The Enid Daily Wave (later the Enid Morning News) began on December 11, 1893, under the management of editor J.L. Isenberg. Isenberg had a reputation for being an opinionated Democrat and his paper reflected his opinions. This ultimately led to a showdown between Isenberg and R. W. Patterson, Registrar of the United States Land Office. Isenberg had expected preferential treatment concerning the purchases of advertisements, as they were both Democrats, but Patterson instead favored a competing newspaper at the time, the Tribune-Democrat. Isenberg then published articles denigrating Patterson. On June 26, 1895, a fight broke out between the two. E. C. Williams, City Marshal of Enid, attempted to break up the fight. Ultimately, Williams and Patterson shot each other. Isenberg fled to Kingfisher, and after a brief return to Enid, eventually moved to California.

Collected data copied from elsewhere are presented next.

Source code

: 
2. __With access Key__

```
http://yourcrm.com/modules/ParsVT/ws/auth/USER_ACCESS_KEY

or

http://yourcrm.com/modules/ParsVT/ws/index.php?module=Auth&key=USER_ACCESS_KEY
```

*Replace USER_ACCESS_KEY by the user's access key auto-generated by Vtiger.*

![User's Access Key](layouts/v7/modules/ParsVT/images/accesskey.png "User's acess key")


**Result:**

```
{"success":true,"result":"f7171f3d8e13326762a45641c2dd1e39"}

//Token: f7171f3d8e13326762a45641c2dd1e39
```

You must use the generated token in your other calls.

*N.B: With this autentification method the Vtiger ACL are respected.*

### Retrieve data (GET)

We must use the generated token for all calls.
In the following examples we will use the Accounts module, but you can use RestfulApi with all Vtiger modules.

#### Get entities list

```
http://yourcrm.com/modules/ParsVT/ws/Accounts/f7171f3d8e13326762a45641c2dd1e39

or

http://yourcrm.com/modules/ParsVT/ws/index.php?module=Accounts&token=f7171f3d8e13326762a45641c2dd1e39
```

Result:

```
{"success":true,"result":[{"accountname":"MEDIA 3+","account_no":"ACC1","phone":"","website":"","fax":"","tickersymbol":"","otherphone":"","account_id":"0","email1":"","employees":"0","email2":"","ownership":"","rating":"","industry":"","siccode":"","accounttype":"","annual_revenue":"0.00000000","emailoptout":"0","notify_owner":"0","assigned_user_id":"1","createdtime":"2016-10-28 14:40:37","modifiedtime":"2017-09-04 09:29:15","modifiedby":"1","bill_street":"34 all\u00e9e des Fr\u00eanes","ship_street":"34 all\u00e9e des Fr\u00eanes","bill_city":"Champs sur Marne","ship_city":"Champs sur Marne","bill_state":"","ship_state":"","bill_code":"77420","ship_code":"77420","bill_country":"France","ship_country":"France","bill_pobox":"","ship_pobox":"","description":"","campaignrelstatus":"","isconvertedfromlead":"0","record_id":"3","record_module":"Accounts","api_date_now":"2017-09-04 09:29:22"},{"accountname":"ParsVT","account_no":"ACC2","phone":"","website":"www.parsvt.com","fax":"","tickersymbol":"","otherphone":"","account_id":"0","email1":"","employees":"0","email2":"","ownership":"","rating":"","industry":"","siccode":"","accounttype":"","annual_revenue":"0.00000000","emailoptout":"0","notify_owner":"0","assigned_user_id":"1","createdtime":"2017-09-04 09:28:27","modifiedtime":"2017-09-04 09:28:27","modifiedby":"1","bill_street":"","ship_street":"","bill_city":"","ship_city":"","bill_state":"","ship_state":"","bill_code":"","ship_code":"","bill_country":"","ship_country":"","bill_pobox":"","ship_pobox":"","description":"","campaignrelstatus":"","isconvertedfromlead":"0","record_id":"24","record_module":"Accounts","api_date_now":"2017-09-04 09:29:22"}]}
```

The paper continued to be published as the Enid Morning News from 1908 to 1916, the Enid Daily News from 1916 to 1923.

In February 1923, the papers were combined to form the Enid Publishing Company. Former Enid Mayor and Oklahoma Congressman Milton C. Garber served as editor and president. William M. Taylor, vice president and business manager, owned the paper along with Will and Edmund Frantz. The Taylor and Garber families were crucial to the publishing company's operation for three generations with the involvement of John W. Taylor, Steve Taylor, Milton Garber, Jr., and Todd Garber.

The Thomson Corporation acquired the News & Eagle in 1988, and sold it to Hollinger International in 1996. Hollinger sold off most of its small papers in 1999, the Enid News & Eagle went to Community Newspaper Holdings.